As for Chen, times have changed for him, too. Since first arriving in Gainesville in 2012, he has earned a master’s degree and this spring, earned his Ph.D. in urban planning. Chen is looking forward to publishing additional articles on parallel computing and hopes to become a research university faculty member, just like his mentor. Chen is also working on completing a second master’s degree in statistics this December, making him a triple Gator grad. What else is on his horizon? Hopefully teaching as well as research.
“I taught for the first time this spring, an undergraduate course in Python,” said Chen. “It was really enjoyable. I loved teaching students and helping them in their academic career. I would like to teach more.”

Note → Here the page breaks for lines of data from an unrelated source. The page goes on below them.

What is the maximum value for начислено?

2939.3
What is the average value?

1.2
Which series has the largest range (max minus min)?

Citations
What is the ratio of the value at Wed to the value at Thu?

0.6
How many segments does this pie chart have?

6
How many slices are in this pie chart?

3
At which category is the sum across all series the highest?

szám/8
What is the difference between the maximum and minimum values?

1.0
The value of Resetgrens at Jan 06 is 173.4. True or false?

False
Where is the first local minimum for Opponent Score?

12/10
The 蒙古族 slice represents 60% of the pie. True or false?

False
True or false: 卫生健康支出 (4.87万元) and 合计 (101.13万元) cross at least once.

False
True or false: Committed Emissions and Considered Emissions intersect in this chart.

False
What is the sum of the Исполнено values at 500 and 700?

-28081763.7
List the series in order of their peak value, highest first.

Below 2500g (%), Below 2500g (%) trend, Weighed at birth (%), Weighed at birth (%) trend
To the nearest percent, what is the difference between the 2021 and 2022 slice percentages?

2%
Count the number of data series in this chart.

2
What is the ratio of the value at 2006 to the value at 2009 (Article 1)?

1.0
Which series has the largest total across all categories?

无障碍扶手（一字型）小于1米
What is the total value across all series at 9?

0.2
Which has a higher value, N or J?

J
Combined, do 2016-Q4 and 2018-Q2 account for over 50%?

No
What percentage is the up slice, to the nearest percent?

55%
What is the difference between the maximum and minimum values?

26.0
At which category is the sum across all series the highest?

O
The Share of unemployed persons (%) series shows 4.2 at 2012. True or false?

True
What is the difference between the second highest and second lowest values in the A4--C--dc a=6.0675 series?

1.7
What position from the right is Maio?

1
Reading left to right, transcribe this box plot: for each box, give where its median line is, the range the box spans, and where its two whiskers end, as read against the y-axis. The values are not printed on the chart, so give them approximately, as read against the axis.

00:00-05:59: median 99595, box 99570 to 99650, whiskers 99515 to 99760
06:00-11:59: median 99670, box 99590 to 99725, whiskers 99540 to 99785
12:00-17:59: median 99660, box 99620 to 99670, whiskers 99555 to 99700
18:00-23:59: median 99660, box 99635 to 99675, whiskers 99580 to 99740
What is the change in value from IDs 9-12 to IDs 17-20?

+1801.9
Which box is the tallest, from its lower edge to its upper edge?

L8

The now retired Zwick is by no means on the sidelines when it comes to the future of urban planning and the possibilities generated by “LUCIS version 2.0”:
The modeling and analyses available for land use were limited. Those days are over! Now, we can come into a meeting with multiple land-use scenarios and modify them, based on the specific criteria a county has. Marketed effectively, this application could be the urban planning success equivalent to Gatorade!
Marketing considerations notwithstanding, the models created by UF researchers can quickly deliver quality data to impact decision-making across Florida. The predictor models can also cut down on conflicts between developers, farmers, residents, environmental activists, citizens, and government staff—everyone who has a vested interest in how land is developed (or not developed) in the Sunshine State.